The director is still astonished at the degree of access he and co-director Jon Fine were granted by Hancock and his collaborators. Often, you'll get these studio things that are recreations or they let you come in for five minutes and you cut something together, he says. But we were in the studio with Herbie and these great artists for every moment of every take of every session.
Biro attributes the documentary's success to Hancock's spirit and generosity, an attitude and style that rubbed off on everyone in the studio. This film has no conflict, he points out. Sometimes you want conflict in a film, but it just wasn't part of what went on. Herbie's like a love bomb. Every session, despite being with some pretty temperamental artists, he sets the tone and he was so cool and laid back that the sessions were cool and laid back.
It's really no surprise to hear that conflict was absent from the studio, given Hancock's devout commitment to Buddhism. It's an aspect of his life reflected in the documentary as artists such as Santana and Angelique Kidjo debate the power of light in music and power of music in the world. The highest function music can perform is to serve humanity, and that's what I always hope to achieve in some form, Hancock says. It can reflect life, but it in itself is not life. In a sense, you can say it's a tool, though that's kind of a cold way to put it. It's a tool that, in our own human hands and motivated by our hearts, can become something that can encourage others. In many cases, it can be a kind of method to heal.

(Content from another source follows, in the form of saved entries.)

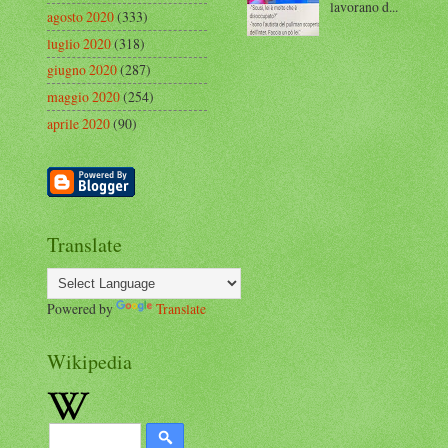
lavorano d...
agosto 2020
(333)
luglio 2020
(318)
giugno 2020
(287)
maggio 2020
(254)
aprile 2020
(90)
Translate
Powered by
Translate
Wikipedia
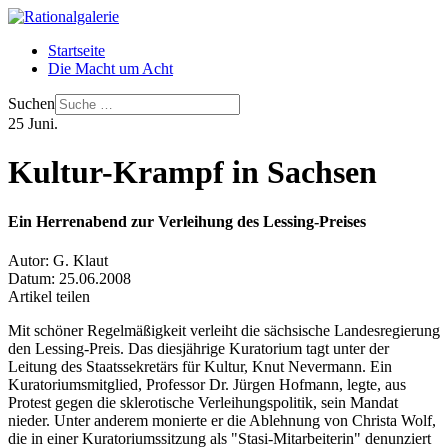
Startseite
Die Macht um Acht
Suchen
25
Juni.
Kultur-Krampf in Sachsen
Ein Herrenabend zur Verleihung des Lessing-Preises
Autor:
G. Klaut
Datum:
25.06.2008
Artikel teilen
Mit schöner Regelmäßigkeit verleiht die sächsische Landesregierung
den Lessing-Preis. Das diesjährige Kuratorium tagt unter der
Leitung des Staatssekretärs für Kultur, Knut Nevermann. Ein
Kuratoriumsmitglied, Professor Dr. Jürgen Hofmann, legte, aus
Protest gegen die sklerotische Verleihungspolitik, sein Mandat
nieder. Unter anderem monierte er die Ablehnung von Christa Wolf,
die in einer Kuratoriumssitzung als "Stasi-Mitarbeiterin" denunziert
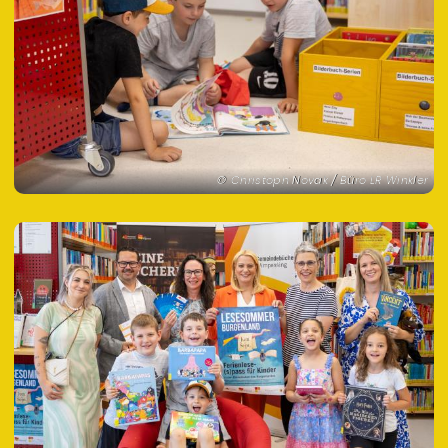
Christoph Novak / Büro LR Winkler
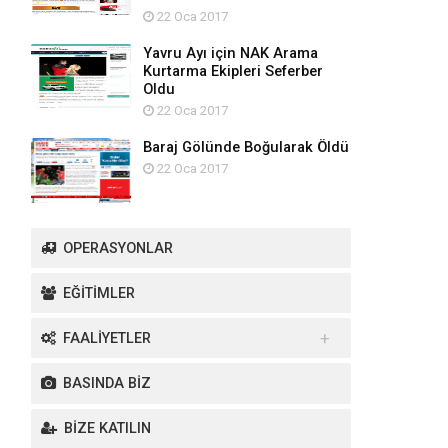
22 Oca 2017
Yavru Ayı için NAK Arama
Kurtarma Ekipleri Seferber
Oldu
22 Oca 2017
Baraj Gölünde Boğularak Öldü
22 Oca 2017
OPERASYONLAR
EĞİTİMLER
FAALİYETLER
Yurt İçi Faaliyetler
BASINDA BİZ
Yurt Dışı Faaliyetler
BİZE KATILIN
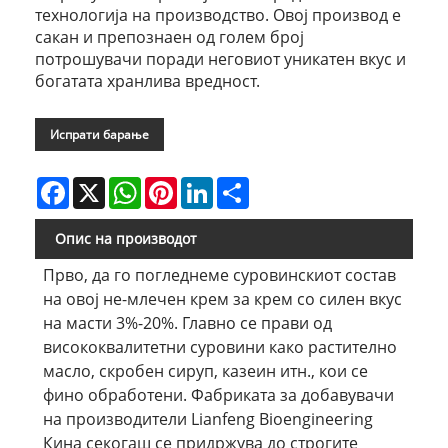
технологија на производство. Овој производ е
сакан и препознаен од голем број
потрошувачи поради неговиот уникатен вкус и
богатата хранлива вредност.
Испрати барање
Facebook
X
WhatsApp
Pinterest
LinkedIn
Share
Опис на производот
Прво, да го погледнеме суровинскиот состав
на овој не-млечен крем за крем со силен вкус
на масти 3%-20%. Главно се прави од
висококвалитетни суровини како растително
масло, скробен сируп, казеин итн., кои се
фино обработени. Фабриката за добавувачи
на производители Lianfeng Bioengineering
Кина секогаш се придржува до строгите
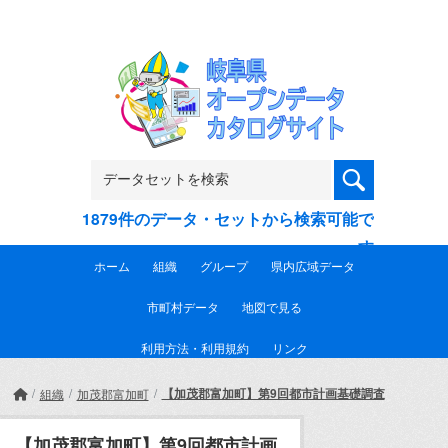
Skip to main content
1879件のデータ・セットから検索可能で
す
ホーム
組織
グループ
県内広域データ
市町村データ
地図で見る
利用方法・利用規約
リンク
【加茂郡富加町】第9回都市計画基礎調査
組織
加茂郡富加町
【加茂郡富加町】第9回都市計画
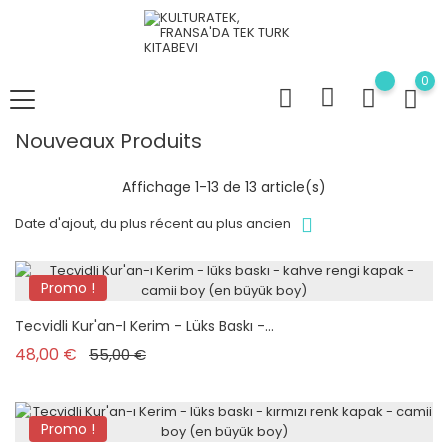
0
Nouveaux Produits
Affichage 1-13 de 13 article(s)
Date d'ajout, du plus récent au plus ancien
Promo !
Nouveau
Tecvidli Kur'an-I Kerim - Lüks Baskı -...
Prix de base
Prix
48,00 €
55,00 €
Promo !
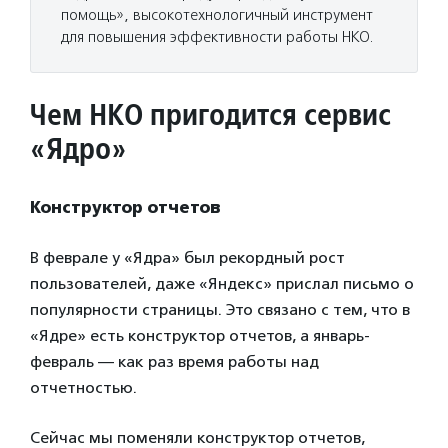
помощь», высокотехнологичный инструмент
для повышения эффективности работы НКО.
Чем НКО пригодится сервис
«Ядро
»
Конструктор отчетов
В феврале у «Ядра» был рекордный рост
пользователей, даже «Яндекс» прислал письмо о
популярности страницы. Это связано с тем, что в
«Ядре» есть конструктор отчетов, а январь-
февраль — как раз время работы над
отчетностью.
Сейчас мы поменяли конструктор отчетов,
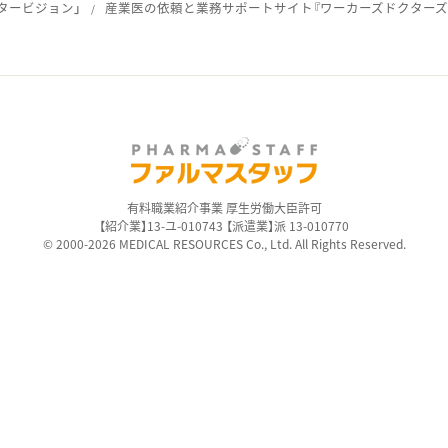
タービジョン」
産業医の依頼と業務サポートサイト『ワーカーズドクターズ
ス
有料職業紹介事業 厚生労働大臣許可
【紹介業】13-ユ-010743 【派遣業】派 13-010770
© 2000-2026 MEDICAL RESOURCES Co., Ltd. All Rights Reserved.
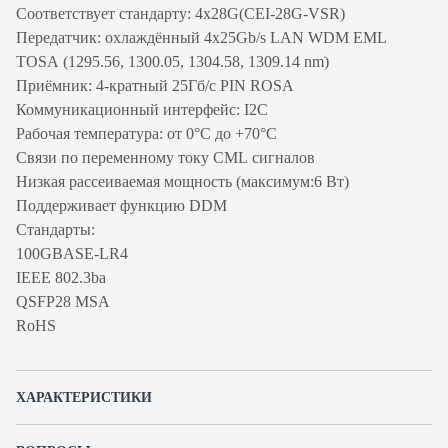
Соответствует стандарту: 4x28G(CEI-28G-VSR)
Передатчик: охлаждённый 4x25Gb/s LAN WDM EML
TOSA (1295.56, 1300.05, 1304.58, 1309.14 nm)
Приёмник: 4-кратный 25Гб/с PIN ROSA
Коммуникационный интерфейс: I2C
Рабочая температура: от 0°C до +70°C
Связи по переменному току CML сигналов
Низкая рассеиваемая мощность (максимум:6 Вт)
Поддерживает функцию DDM
Стандарты:
100GBASE-LR4
IEEE 802.3ba
QSFP28 MSA
RoHS
ХАРАКТЕРИСТИКИ
Артикул производителя
FH-Q28LLR4CDL10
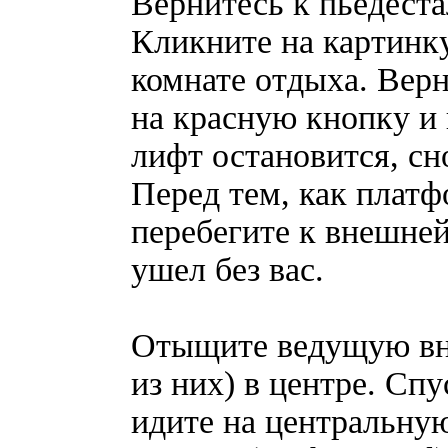
Вернитесь к пьедеста
Кликните на картинку
комнате отдыха. Вер
на красную кнопку и 
лифт остановится, с
Перед тем, как платф
перебегите к внешней
ушел без вас.
Отыщите ведущую вн
из них) в центре. Спу
идите на центральну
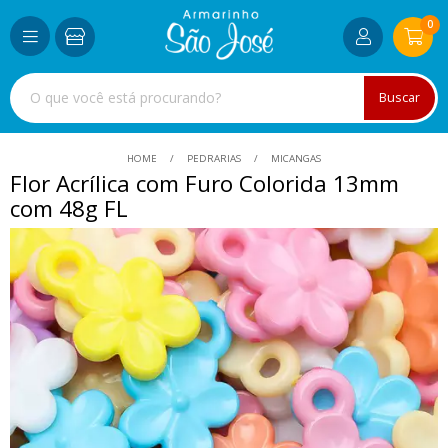
0
Buscar
HOME
PEDRARIAS
MICANGAS
Flor Acrílica com Furo Colorida 13mm
com 48g FL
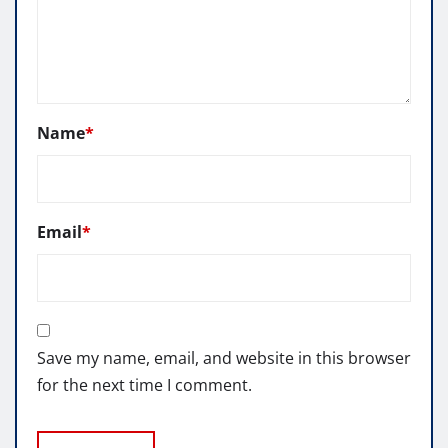
Name
*
Email
*
Save my name, email, and website in this browser
for the next time I comment.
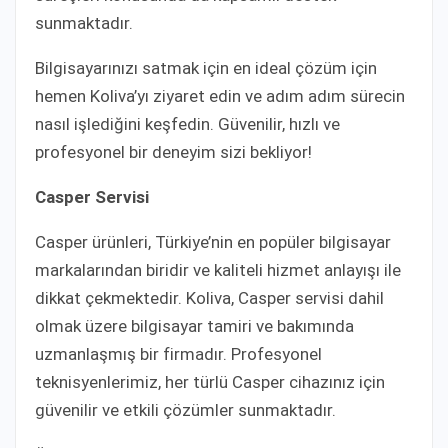
sunmaktadır.
Bilgisayarınızı satmak için en ideal çözüm için
hemen Koliva’yı ziyaret edin ve adım adım sürecin
nasıl işlediğini keşfedin. Güvenilir, hızlı ve
profesyonel bir deneyim sizi bekliyor!
Casper Servisi
Casper ürünleri, Türkiye’nin en popüler bilgisayar
markalarından biridir ve kaliteli hizmet anlayışı ile
dikkat çekmektedir. Koliva, Casper servisi dahil
olmak üzere bilgisayar tamiri ve bakımında
uzmanlaşmış bir firmadır. Profesyonel
teknisyenlerimiz, her türlü Casper cihazınız için
güvenilir ve etkili çözümler sunmaktadır.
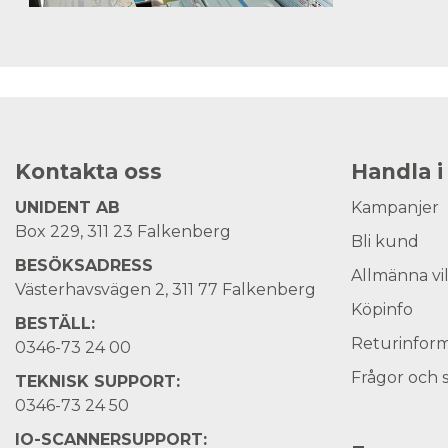
Kontakta oss
Handla i
UNIDENT AB
Kampanjer
Box 229, 311 23 Falkenberg
Bli kund
BESÖKSADRESS
Allmänna vi
Västerhavsvägen 2, 311 77 Falkenberg
Köpinfo
BESTÄLL:
Returinform
0346-73 24 00
Frågor och 
TEKNISK SUPPORT:
0346-73 24 50
IO-SCANNERSUPPORT:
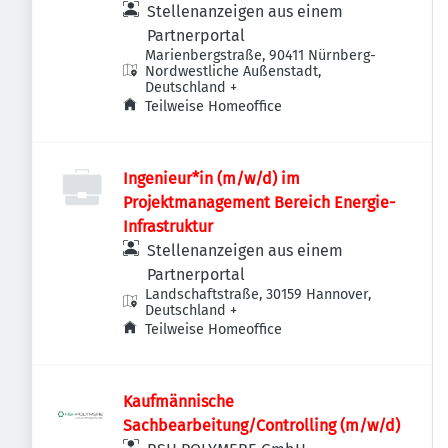
Industriebauten / Infrastruktur
Stellenanzeigen aus einem
Partnerportal
Marienbergstraße, 90411 Nürnberg-
Nordwestliche Außenstadt,
Deutschland
+
Teilweise Homeoffice
Ingenieur*in (m/w/d) im
Projektmanagement Bereich Energie-
Infrastruktur
Stellenanzeigen aus einem
Partnerportal
Landschaftstraße, 30159 Hannover,
Deutschland
+
Teilweise Homeoffice
Kaufmännische
Sachbearbeitung/Controlling (m/w/d)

Hancock isn't ready to rest on his laurels just yet, either, even though his laurels could hold any dozen of today's artists. I already came up with another idea for my next record, that's different from Possibilities, he says. It would be kind of obvious to do a Possibilities 2 now that I've kind of laid out that philosophy/structure. He chuckles. But I don't like to do exactly the same thing twice.